Extracted records:

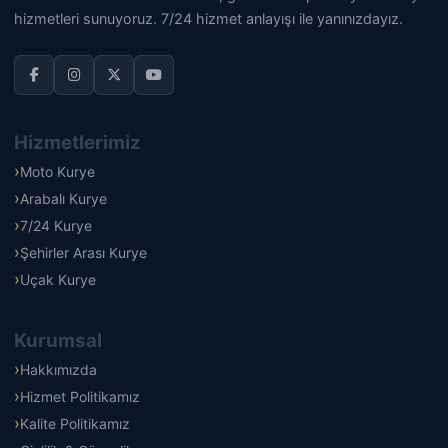
hizmetleri sunuyoruz. 7/24 hizmet anlayışı ile yanınızdayız.
Hizmetlerimiz
Moto Kurye
Arabalı Kurye
7/24 Kurye
Şehirler Arası Kurye
Uçak Kurye
Kurumsal
Hakkımızda
Hizmet Politikamız
Kalite Politikamız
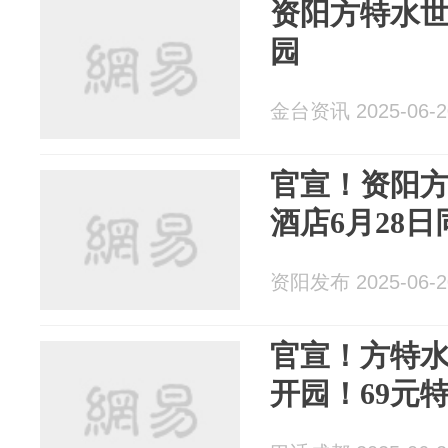
资阳方特水世
园
金台资讯 2025-06-2
官宣！资阳
酒店6月28
资阳发布 2025-06-2
官宣！方特水
开园！69元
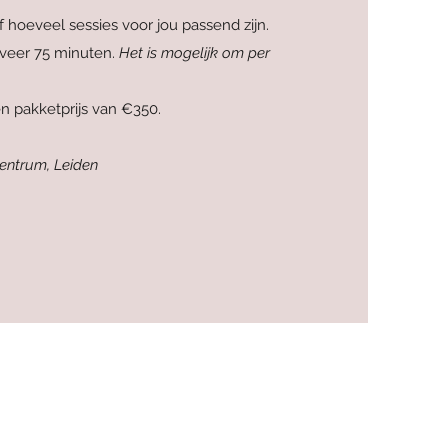
oeveel sessies voor jou passend zijn.
eveer 75 minuten.
Het is mogelijk om per
en pakketprijs van €350.
entrum, Leiden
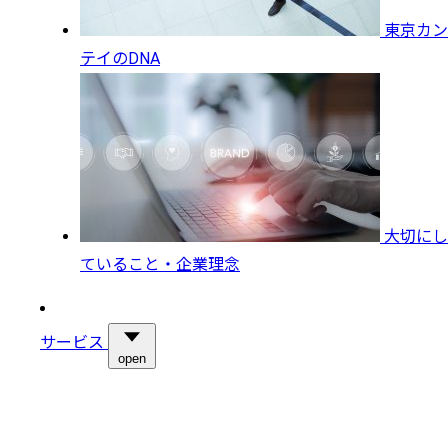
東京カン
テイのDNA
大切にし
ていること・企業理念
サービス
open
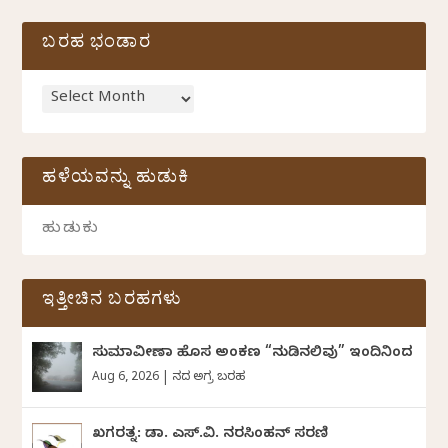
ಬರಹ ಭಂಡಾರ
ಹಳೆಯವನ್ನು ಹುಡುಕಿ
ಇತ್ತೀಚಿನ ಬರಹಗಳು
ಸುಮಾವೀಣಾ ಹೊಸ ಅಂಕಣ “ನುಡಿನಲಿವು” ಇಂದಿನಿಂದ
Aug 6, 2026
|
ದಿನದ ಅಗ್ರ ಬರಹ
ಖಗರತ್ನ: ಡಾ. ಎಸ್.ವಿ. ನರಸಿಂಹನ್‌‌ ಸರಣಿ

Work request: If a line above holds the string "Kurye", copy it out.

Answer:
Moto Kurye
Arabalı Kurye
7/24 Kurye
Şehirler Arası Kurye
Uçak Kurye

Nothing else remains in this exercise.